━━ Records shown ━━

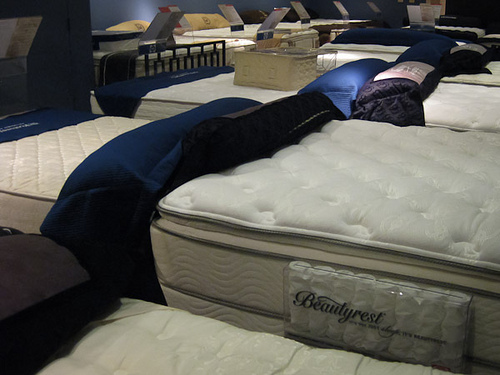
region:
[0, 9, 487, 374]
Mattress showroom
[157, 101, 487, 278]
pillow topped mattress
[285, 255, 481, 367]
manufacturer name and sample of inner coils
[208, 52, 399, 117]
navy blue body pillows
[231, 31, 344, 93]
sample shows inside construction of mattress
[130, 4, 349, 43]
signs telling specifications of mattresses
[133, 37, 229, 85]
a base board of a bed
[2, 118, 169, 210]
a mattress without a pillow top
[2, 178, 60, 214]
piping around seam of mattress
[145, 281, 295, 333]
a box spring under mattress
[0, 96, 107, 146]
blue cover on mattress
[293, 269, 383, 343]
black letters on mattress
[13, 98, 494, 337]
the mattress is white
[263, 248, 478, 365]
plastic on side of mattress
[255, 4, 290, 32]
sign in front of mattress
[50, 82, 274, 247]
blue cover on mattress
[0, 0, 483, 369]
scene takes place in mattress store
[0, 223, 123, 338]
the pillow is gray and black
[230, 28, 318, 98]
white stand near mattress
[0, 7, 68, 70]
sign in front of mattress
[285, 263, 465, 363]
The mattress says "beautry rest".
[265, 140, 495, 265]
The mattress is white.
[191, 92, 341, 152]
The pillow is black.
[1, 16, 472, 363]
This is in a bed store.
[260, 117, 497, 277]
This is a mattress.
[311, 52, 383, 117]
The pillow is blue.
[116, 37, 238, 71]
The bed frame is black.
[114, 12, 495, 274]
These mattresses are for sale.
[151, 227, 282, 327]
The pillowtop is white.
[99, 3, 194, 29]
The background wall is blue.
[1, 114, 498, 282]
a top of a padded mattress.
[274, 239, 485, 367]
a company logo on the side of a bead.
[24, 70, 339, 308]
a blanket on a bed.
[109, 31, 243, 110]
a foot board on a bed.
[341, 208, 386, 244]
a dip on a bed.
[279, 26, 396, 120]
a blue blanket.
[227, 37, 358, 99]
a box on a bed.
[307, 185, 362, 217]
a dimple on a bed.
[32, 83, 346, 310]
a dark blanket.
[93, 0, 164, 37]
a section of a dark blue wall.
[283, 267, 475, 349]
advertisement label on mattress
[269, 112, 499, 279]
quilted top of mattress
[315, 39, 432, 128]
a pair of blankets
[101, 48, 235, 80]
black metal foot board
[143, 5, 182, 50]
sign with details of mattress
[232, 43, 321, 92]
a woven wicker basket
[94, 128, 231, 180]
a dark blue blanket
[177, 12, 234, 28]
long mustard yellow pillow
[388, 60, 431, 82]
pink printed fabric on blanket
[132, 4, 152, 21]
pale blue wall behind bed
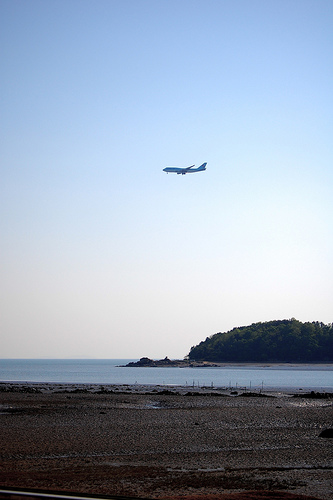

━━━

Rewrite every line of the entries above as a numbered list. Skip any blank lines and leave the pictures out.

1. region:
2. [0, 9, 487, 374]
3. Mattress showroom
4. [157, 101, 487, 278]
5. pillow topped mattress
6. [285, 255, 481, 367]
7. manufacturer name and sample of inner coils
8. [208, 52, 399, 117]
9. navy blue body pillows
10. [231, 31, 344, 93]
11. sample shows inside construction of mattress
12. [130, 4, 349, 43]
13. signs telling specifications of mattresses
14. [133, 37, 229, 85]
15. a base board of a bed
16. [2, 118, 169, 210]
17. a mattress without a pillow top
18. [2, 178, 60, 214]
19. piping around seam of mattress
20. [145, 281, 295, 333]
21. a box spring under mattress
22. [0, 96, 107, 146]
23. blue cover on mattress
24. [293, 269, 383, 343]
25. black letters on mattress
26. [13, 98, 494, 337]
27. the mattress is white
28. [263, 248, 478, 365]
29. plastic on side of mattress
30. [255, 4, 290, 32]
31. sign in front of mattress
32. [50, 82, 274, 247]
33. blue cover on mattress
34. [0, 0, 483, 369]
35. scene takes place in mattress store
36. [0, 223, 123, 338]
37. the pillow is gray and black
38. [230, 28, 318, 98]
39. white stand near mattress
40. [0, 7, 68, 70]
41. sign in front of mattress
42. [285, 263, 465, 363]
43. The mattress says "beautry rest".
44. [265, 140, 495, 265]
45. The mattress is white.
46. [191, 92, 341, 152]
47. The pillow is black.
48. [1, 16, 472, 363]
49. This is in a bed store.
50. [260, 117, 497, 277]
51. This is a mattress.
52. [311, 52, 383, 117]
53. The pillow is blue.
54. [116, 37, 238, 71]
55. The bed frame is black.
56. [114, 12, 495, 274]
57. These mattresses are for sale.
58. [151, 227, 282, 327]
59. The pillowtop is white.
60. [99, 3, 194, 29]
61. The background wall is blue.
62. [1, 114, 498, 282]
63. a top of a padded mattress.
64. [274, 239, 485, 367]
65. a company logo on the side of a bead.
66. [24, 70, 339, 308]
67. a blanket on a bed.
68. [109, 31, 243, 110]
69. a foot board on a bed.
70. [341, 208, 386, 244]
71. a dip on a bed.
72. [279, 26, 396, 120]
73. a blue blanket.
74. [227, 37, 358, 99]
75. a box on a bed.
76. [307, 185, 362, 217]
77. a dimple on a bed.
78. [32, 83, 346, 310]
79. a dark blanket.
80. [93, 0, 164, 37]
81. a section of a dark blue wall.
82. [283, 267, 475, 349]
83. advertisement label on mattress
84. [269, 112, 499, 279]
85. quilted top of mattress
86. [315, 39, 432, 128]
87. a pair of blankets
88. [101, 48, 235, 80]
89. black metal foot board
90. [143, 5, 182, 50]
91. sign with details of mattress
92. [232, 43, 321, 92]
93. a woven wicker basket
94. [94, 128, 231, 180]
95. a dark blue blanket
96. [177, 12, 234, 28]
97. long mustard yellow pillow
98. [388, 60, 431, 82]
99. pink printed fabric on blanket
100. [132, 4, 152, 21]
101. pale blue wall behind bed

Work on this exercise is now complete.